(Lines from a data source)
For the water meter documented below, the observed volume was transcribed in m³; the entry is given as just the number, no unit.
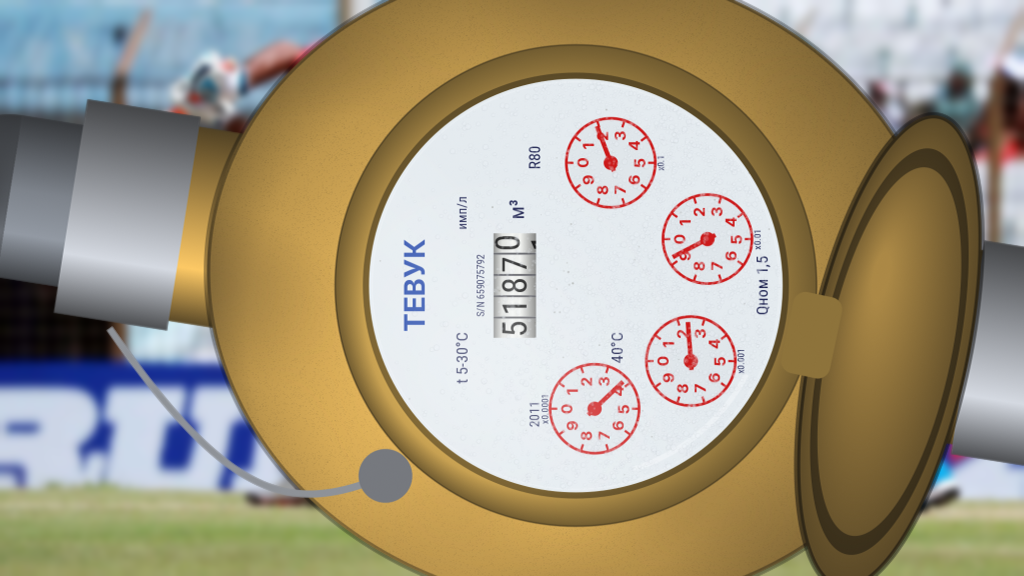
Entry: 51870.1923
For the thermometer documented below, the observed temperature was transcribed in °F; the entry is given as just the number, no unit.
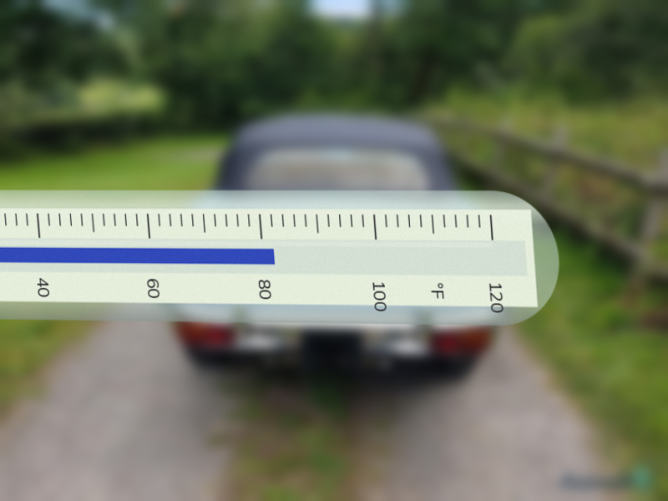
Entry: 82
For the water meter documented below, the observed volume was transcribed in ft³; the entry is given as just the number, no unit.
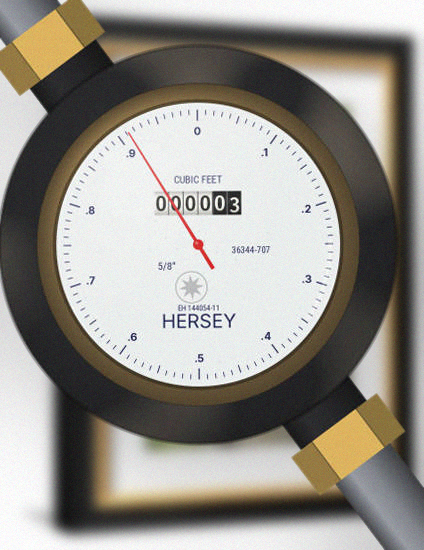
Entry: 2.91
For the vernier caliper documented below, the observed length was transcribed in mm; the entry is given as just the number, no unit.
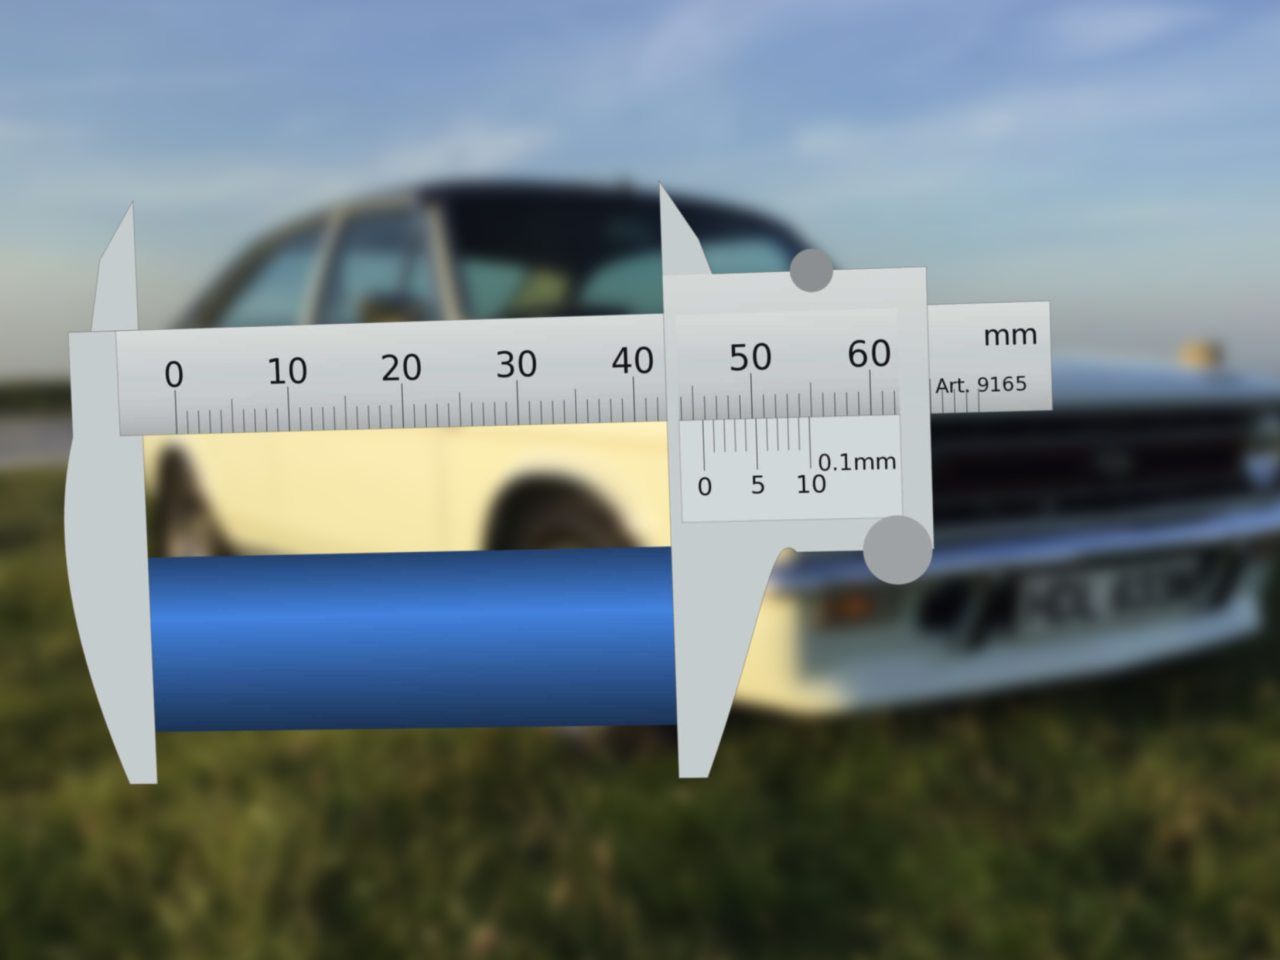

WHAT YOU ARE ASKED TO DO
Copy all of the lines above word for word, and leave the pictures out of your copy.

EXERCISE RESULT
For the water meter documented below, the observed volume was transcribed in m³; the entry is given as just the number, no unit.
Entry: 51870.1923
For the thermometer documented below, the observed temperature was transcribed in °F; the entry is given as just the number, no unit.
Entry: 82
For the water meter documented below, the observed volume was transcribed in ft³; the entry is given as just the number, no unit.
Entry: 2.91
For the vernier caliper documented below, the observed length was transcribed in mm; the entry is given as just the number, no unit.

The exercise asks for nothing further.